Records from a dataset
▬▬▬▬▬▬
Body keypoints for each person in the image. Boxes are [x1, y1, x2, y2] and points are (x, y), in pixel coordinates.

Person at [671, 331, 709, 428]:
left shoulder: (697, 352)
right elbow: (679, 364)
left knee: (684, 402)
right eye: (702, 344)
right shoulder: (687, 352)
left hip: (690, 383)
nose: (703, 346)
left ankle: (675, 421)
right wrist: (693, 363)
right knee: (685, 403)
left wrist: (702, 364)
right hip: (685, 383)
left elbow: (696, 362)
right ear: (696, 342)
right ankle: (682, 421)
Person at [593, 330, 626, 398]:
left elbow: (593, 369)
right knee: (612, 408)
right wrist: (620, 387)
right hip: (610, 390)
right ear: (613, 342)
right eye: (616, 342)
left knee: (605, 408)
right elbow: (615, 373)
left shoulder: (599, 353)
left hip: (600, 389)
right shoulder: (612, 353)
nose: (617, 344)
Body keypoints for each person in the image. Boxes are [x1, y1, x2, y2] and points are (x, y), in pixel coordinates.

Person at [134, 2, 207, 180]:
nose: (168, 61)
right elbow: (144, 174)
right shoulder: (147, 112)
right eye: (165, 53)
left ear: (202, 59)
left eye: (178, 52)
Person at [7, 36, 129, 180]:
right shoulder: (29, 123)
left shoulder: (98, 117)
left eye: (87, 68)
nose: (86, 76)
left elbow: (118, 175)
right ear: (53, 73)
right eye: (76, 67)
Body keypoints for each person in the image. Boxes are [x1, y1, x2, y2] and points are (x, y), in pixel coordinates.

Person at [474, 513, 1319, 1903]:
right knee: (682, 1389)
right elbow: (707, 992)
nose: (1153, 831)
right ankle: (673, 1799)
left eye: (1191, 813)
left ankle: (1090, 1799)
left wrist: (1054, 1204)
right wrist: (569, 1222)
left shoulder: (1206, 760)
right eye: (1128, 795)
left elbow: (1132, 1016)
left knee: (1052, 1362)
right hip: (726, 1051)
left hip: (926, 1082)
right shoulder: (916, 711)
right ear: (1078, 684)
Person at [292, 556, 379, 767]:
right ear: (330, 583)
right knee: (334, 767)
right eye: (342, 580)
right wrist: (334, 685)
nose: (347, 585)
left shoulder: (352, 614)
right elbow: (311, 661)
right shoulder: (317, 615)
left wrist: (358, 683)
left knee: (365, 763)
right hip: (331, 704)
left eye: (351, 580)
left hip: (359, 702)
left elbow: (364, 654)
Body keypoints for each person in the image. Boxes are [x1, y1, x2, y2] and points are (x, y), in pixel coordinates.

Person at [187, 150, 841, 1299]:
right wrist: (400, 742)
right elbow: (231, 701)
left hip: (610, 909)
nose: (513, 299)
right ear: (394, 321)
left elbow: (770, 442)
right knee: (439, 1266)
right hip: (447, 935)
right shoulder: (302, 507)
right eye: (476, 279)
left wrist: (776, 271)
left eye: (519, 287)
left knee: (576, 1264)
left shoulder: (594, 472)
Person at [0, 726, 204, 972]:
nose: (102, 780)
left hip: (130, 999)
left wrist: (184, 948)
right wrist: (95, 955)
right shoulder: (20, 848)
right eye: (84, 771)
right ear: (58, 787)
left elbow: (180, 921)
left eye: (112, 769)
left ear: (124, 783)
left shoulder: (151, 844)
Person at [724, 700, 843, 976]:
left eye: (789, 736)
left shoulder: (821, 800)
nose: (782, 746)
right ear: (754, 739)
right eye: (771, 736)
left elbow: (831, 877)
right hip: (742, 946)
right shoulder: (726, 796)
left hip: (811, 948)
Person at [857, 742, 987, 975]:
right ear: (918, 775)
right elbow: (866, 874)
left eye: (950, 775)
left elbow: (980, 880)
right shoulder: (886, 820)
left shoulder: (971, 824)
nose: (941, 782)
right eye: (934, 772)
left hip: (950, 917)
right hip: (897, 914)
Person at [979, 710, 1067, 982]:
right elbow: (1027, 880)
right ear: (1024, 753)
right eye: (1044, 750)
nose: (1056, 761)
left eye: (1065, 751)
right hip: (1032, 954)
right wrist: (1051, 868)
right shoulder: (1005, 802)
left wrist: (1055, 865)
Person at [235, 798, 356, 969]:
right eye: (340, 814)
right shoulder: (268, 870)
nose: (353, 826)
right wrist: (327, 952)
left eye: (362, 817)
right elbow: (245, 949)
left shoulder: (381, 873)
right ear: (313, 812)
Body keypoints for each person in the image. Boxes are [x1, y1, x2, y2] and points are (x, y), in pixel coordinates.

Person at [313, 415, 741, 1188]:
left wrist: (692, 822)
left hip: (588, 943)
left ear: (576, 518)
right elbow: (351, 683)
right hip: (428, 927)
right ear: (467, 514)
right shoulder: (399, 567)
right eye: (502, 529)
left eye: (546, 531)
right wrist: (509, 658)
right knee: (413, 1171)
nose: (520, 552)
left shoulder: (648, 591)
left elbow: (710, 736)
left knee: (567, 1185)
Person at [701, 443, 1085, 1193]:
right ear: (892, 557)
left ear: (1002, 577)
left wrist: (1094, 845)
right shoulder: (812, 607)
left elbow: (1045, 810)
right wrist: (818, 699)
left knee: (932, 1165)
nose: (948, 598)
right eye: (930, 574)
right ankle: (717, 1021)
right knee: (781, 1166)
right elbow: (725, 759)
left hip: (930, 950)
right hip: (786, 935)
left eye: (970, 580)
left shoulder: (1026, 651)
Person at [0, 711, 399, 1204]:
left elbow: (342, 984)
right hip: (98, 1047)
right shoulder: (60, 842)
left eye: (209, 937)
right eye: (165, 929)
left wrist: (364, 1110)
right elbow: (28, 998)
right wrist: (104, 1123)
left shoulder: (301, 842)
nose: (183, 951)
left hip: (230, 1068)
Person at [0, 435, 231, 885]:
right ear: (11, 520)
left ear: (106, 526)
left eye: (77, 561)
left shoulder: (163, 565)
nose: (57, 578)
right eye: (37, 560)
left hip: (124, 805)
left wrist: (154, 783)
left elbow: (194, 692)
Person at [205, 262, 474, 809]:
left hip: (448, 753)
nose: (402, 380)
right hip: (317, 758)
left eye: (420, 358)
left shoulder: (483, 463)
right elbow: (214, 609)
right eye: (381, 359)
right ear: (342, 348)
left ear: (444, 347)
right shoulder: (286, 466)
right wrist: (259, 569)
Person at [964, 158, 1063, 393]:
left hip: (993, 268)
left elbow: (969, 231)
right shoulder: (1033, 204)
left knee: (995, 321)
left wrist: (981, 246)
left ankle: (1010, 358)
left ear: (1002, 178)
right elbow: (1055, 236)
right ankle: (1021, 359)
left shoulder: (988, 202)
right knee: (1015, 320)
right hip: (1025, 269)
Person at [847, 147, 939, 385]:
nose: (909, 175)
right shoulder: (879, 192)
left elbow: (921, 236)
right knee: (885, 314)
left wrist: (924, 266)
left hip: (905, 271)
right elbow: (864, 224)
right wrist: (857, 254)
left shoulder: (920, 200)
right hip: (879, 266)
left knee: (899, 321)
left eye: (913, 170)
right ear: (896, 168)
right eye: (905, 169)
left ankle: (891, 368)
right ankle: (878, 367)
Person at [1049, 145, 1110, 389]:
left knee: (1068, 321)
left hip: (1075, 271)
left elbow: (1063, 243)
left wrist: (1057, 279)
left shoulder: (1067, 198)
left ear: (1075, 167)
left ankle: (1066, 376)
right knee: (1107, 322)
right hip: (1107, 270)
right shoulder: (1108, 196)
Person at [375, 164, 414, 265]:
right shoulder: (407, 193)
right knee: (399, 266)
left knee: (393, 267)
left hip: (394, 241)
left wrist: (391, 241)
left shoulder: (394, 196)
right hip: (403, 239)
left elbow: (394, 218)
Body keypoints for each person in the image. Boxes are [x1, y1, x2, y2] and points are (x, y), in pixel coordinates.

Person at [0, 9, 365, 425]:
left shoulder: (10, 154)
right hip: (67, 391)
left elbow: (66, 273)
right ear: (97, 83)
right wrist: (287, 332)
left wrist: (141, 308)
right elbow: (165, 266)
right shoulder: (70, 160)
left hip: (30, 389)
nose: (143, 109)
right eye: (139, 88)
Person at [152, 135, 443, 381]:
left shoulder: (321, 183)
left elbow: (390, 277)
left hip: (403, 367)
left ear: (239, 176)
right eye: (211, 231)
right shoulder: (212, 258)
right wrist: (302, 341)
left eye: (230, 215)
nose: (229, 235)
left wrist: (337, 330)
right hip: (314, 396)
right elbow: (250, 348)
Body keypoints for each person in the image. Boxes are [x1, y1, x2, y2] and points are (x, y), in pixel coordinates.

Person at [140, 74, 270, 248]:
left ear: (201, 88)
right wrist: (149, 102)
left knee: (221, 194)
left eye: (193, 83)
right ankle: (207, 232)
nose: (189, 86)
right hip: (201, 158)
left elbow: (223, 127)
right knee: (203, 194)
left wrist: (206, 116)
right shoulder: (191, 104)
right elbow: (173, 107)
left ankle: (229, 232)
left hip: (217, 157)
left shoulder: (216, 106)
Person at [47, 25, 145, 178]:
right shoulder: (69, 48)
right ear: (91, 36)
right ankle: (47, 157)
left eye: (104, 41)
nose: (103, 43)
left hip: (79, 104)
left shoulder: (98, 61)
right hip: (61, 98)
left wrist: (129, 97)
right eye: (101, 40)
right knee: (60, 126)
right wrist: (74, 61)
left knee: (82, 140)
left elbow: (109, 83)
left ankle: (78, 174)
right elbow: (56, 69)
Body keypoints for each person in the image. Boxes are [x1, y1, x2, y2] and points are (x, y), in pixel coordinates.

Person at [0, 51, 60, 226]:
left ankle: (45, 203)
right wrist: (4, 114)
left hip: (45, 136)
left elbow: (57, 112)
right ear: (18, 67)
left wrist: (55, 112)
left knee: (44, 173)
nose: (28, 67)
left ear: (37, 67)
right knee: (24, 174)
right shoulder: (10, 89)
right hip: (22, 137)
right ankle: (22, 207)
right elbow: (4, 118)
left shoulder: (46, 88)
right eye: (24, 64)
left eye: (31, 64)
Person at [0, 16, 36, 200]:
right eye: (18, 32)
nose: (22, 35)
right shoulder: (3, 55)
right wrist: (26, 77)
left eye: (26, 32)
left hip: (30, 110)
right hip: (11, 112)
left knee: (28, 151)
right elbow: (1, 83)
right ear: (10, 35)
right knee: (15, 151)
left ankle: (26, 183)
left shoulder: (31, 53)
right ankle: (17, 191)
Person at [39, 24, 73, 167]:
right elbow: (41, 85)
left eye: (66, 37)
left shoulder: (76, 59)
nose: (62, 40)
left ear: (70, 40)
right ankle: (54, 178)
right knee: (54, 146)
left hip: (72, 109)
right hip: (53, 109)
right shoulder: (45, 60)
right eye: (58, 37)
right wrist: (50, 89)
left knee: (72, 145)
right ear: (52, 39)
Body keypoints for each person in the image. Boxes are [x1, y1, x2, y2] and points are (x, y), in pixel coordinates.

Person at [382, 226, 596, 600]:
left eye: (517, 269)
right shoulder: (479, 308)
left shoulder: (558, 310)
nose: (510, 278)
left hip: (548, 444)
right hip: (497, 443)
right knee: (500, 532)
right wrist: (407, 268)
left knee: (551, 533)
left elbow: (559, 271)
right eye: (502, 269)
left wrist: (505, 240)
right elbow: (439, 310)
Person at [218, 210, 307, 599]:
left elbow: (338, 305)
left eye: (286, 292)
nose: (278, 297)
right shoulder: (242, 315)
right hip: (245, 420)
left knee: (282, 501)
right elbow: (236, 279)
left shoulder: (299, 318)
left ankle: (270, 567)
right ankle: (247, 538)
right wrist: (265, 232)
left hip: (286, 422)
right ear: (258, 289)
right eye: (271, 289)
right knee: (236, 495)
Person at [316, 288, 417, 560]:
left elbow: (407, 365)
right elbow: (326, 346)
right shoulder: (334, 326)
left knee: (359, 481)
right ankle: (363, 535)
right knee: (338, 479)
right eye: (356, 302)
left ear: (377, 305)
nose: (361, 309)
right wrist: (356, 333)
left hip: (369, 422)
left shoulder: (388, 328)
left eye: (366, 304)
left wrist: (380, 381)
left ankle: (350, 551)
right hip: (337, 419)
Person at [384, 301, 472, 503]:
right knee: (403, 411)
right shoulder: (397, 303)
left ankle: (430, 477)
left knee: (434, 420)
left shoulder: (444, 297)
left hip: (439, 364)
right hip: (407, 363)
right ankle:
▬▬▬▬▬▬
Copy the lines above exactly, beginning at the line that has "nose: (189, 86)" and stopping after the line that has "left knee: (282, 501)", and omit the rest.

Result of the task
nose: (189, 86)
right hip: (201, 158)
left elbow: (223, 127)
right knee: (203, 194)
left wrist: (206, 116)
right shoulder: (191, 104)
right elbow: (173, 107)
left ankle: (229, 232)
left hip: (217, 157)
left shoulder: (216, 106)
Person at [47, 25, 145, 178]:
right shoulder: (69, 48)
right ear: (91, 36)
right ankle: (47, 157)
left eye: (104, 41)
nose: (103, 43)
left hip: (79, 104)
left shoulder: (98, 61)
right hip: (61, 98)
left wrist: (129, 97)
right eye: (101, 40)
right knee: (60, 126)
right wrist: (74, 61)
left knee: (82, 140)
left elbow: (109, 83)
left ankle: (78, 174)
right elbow: (56, 69)
Body keypoints for each person in the image. Boxes are [x1, y1, x2, y2] and points are (x, y), in pixel coordinates.

Person at [0, 51, 60, 226]:
left ankle: (45, 203)
right wrist: (4, 114)
left hip: (45, 136)
left elbow: (57, 112)
right ear: (18, 67)
left wrist: (55, 112)
left knee: (44, 173)
nose: (28, 67)
left ear: (37, 67)
right knee: (24, 174)
right shoulder: (10, 89)
right hip: (22, 137)
right ankle: (22, 207)
right elbow: (4, 118)
left shoulder: (46, 88)
right eye: (24, 64)
left eye: (31, 64)
Person at [0, 16, 36, 200]:
right eye: (18, 32)
nose: (22, 35)
right shoulder: (3, 55)
right wrist: (26, 77)
left eye: (26, 32)
left hip: (30, 110)
right hip: (11, 112)
left knee: (28, 151)
right elbow: (1, 83)
right ear: (10, 35)
right knee: (15, 151)
left ankle: (26, 183)
left shoulder: (31, 53)
right ankle: (17, 191)
Person at [39, 24, 73, 167]:
right elbow: (41, 85)
left eye: (66, 37)
left shoulder: (76, 59)
nose: (62, 40)
left ear: (70, 40)
right ankle: (54, 178)
right knee: (54, 146)
left hip: (72, 109)
right hip: (53, 109)
right shoulder: (45, 60)
right eye: (58, 37)
right wrist: (50, 89)
left knee: (72, 145)
right ear: (52, 39)
Body keypoints for each person in the image. Boxes are [x1, y1, x2, y2] and points are (x, y), in pixel coordinates.

Person at [382, 226, 596, 600]:
left eye: (517, 269)
right shoulder: (479, 308)
left shoulder: (558, 310)
nose: (510, 278)
left hip: (548, 444)
right hip: (497, 443)
right knee: (500, 532)
right wrist: (407, 268)
left knee: (551, 533)
left elbow: (559, 271)
right eye: (502, 269)
left wrist: (505, 240)
right elbow: (439, 310)
Person at [218, 210, 307, 599]:
left elbow: (338, 305)
left eye: (286, 292)
nose: (278, 297)
right shoulder: (242, 315)
right hip: (245, 420)
left knee: (282, 501)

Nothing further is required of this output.